Triangles form one-way channels

March 24/31, 2004

California Institute of Technology researchers have designed a microfluidic rectifier that is simply a channel whose shape makes flow resistance different for fluids flowing in opposite directions.

This makes it act like a diode, which allows electricity to flow in only one direction, or a mechanical check valve, which blocks fluids from reversing direction.

Flow in the reverse direction faces more than twice the resistance of forward flow.

The microfluidic rectifier could be used in integrated microfluidic circuits, which use control fluids to operate pumps and valves that move samples and reagents in biochips.

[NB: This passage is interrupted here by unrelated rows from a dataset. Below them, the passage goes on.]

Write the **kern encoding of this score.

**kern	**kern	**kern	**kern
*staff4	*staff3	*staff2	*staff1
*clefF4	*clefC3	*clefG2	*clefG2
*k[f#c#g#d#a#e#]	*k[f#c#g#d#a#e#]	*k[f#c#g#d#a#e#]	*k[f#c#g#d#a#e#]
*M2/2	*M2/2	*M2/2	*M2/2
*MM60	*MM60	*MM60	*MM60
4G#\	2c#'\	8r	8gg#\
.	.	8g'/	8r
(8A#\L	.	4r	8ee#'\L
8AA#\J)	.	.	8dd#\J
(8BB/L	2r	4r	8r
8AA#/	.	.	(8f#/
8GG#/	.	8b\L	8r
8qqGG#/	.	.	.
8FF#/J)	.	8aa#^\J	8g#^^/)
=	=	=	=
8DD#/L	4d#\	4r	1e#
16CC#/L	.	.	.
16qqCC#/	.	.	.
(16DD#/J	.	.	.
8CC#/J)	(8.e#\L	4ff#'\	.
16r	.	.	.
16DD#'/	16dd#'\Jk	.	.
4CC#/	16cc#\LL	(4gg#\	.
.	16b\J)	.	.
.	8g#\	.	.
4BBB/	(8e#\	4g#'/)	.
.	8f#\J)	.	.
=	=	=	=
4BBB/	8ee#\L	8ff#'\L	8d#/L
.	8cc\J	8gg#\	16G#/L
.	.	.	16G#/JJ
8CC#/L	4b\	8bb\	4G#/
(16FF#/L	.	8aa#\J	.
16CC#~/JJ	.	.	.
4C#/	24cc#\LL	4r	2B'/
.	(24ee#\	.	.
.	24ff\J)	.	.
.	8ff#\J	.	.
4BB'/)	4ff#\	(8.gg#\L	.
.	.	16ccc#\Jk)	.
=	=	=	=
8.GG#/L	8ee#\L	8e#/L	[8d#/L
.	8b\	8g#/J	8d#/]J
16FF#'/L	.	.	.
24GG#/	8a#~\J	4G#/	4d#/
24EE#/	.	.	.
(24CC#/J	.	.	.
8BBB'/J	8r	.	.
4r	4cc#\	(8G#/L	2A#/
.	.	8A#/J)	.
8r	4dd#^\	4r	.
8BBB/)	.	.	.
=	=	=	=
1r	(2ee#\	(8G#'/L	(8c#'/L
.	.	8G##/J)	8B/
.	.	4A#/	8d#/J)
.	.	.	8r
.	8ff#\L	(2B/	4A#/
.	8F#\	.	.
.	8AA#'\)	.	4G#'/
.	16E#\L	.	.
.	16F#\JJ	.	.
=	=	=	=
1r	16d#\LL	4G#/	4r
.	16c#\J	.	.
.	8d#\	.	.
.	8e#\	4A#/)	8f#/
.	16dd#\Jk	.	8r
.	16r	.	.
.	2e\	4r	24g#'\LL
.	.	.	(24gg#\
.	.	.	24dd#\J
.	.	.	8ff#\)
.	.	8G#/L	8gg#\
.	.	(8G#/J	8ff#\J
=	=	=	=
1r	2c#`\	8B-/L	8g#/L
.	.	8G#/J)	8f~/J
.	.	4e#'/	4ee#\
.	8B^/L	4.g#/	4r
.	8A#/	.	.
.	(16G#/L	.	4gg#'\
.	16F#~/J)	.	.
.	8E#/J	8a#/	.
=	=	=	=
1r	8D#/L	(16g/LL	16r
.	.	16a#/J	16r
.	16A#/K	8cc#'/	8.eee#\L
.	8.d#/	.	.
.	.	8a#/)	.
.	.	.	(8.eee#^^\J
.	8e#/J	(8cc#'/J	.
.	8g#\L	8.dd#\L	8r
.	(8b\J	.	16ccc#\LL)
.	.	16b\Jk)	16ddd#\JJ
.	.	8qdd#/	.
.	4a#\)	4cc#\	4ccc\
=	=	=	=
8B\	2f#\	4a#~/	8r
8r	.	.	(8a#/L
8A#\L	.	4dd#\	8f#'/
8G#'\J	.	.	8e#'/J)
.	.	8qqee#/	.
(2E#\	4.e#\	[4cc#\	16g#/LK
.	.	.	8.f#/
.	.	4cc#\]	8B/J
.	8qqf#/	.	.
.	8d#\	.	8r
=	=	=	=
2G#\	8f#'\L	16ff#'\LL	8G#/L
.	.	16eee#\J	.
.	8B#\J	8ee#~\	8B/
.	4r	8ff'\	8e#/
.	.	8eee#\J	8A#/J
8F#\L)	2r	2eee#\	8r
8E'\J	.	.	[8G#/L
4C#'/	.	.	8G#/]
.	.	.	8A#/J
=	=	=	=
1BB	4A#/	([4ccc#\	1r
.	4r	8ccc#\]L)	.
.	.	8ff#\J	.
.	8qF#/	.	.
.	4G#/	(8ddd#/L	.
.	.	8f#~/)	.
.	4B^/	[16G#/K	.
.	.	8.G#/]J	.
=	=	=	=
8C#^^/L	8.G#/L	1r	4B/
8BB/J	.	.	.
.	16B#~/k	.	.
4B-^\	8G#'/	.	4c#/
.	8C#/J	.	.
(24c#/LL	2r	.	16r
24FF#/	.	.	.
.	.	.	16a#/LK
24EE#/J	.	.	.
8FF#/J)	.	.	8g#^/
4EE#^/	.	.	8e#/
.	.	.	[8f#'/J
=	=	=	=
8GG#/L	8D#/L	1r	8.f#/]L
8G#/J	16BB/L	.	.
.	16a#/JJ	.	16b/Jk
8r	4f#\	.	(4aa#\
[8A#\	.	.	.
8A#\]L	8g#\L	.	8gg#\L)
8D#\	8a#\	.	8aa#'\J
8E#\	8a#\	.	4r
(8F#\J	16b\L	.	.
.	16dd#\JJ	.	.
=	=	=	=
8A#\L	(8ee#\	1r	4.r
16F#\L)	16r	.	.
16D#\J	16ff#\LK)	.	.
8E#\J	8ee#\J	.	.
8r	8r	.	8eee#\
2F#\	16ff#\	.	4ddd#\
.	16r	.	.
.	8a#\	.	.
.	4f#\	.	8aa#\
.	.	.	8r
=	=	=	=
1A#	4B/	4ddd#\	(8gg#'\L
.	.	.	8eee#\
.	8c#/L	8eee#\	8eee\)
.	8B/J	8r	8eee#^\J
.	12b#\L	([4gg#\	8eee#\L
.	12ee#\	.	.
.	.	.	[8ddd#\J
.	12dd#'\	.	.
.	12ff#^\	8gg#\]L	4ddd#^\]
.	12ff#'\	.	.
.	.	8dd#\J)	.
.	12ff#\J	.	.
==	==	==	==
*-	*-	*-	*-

The active element of the device is a chain of 43 triangles running down the middle of the channel. The channel is 100 microns deep.The triangles are 230 microns from base to tip, and 330 microns wide. A micron is one thousandth of a millimeter.

Key to the achievement is the type of fluid the researchers used -- a viscoelastic polymer that has long, chain-like molecules that entwine like strands of thread. The molecules stretch as the fluid passes through a constriction, and eventually the molecules unravel, which increases the fluid's flow resistance at a greater rate than the increase in applied pressure.

One advantage of the researchers' simple design is that it relatively easy to fabricate. The microfluidic rectifier is a single mold sealed with a glass cover.

The method could be implemented within a year, according to the researchers. The work is scheduled to appear in an upcoming issue of Physical Review Letters.